All You Need to Know about Medical Receivable Financing

Medical receivable financing is virtually unknown in the medical and financial world. It is a type of financing that can help fund medical offices and is designed to be an asset-based line of credit to help in the day-to-day operations of a medical facility. It can be beneficial to many different businesses and has several advantages. Here are a few things to consider about medical receivable financing. 

How it Works

A medical business typically has a great amount of outstanding accounts receivable balances. They render service to customers and then they often have to wait for payment from insurance providers. Insurance companies, PPO's, HMO's, Medicare and Medicaid can take up to 150 days to pay their bills. This is money that the doctor's offices and medical facilities have to wait for. In the meantime, they still have to pay their employees, light bills, rent and many other expense that they have. 

Bridging the gap between rendering the service and receiving payment for the service is what medical receivable financing is all about. Once you render a service that will be covered by a qualified medical organization, the facility can immediately get the money that they need from a medical receivable financing line of credit.

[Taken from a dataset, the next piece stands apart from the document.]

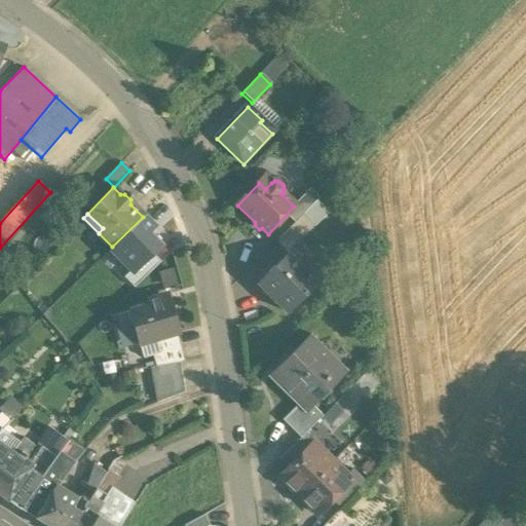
[(302,216),(277,239),(290,252),(291,251),(314,227),(302,216)]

You submit the charge to the financing company and the money is immediately transferred to your account. 

From there, the medical receivable financing company is not paid until the bill is paid by the insurance provider. They charge an interest rate for this service, but they do not require any payments until the bill is paid. This gives the owners of medical clinics a great deal of flexibility along the way.


  • New business help- When you are a relatively new business, you can have a hard time locating a bank that will lend you money. Most of the time, banks will require at least three years of successful business history before they will lend you money. During that time, it can be very difficult to pay all debts. Medical receivable financing is a way to get around this.
  • Cover payroll- One of your biggest expenses as a business owner will always be payroll. Your employees can not wait around on the insurance payment before they can get paid. You have to meet payroll every pay period or you will soon be without employees. Medical receivable financing can help cover this until you are paid. 
  • Low interest- The interest that many of these financing companies charge is actually quite low. In some cases, you can find interest that is below 2% depending on the company and the situation. This will make the interest that you pay for the money a lot more bearable. 
  • Can be used for expansion- Many types of loan programs have restrictions on what they can be used for. This can make it difficult to grow the business. With this type of program, you can buy equipment, expand the facilities and do a number of different things.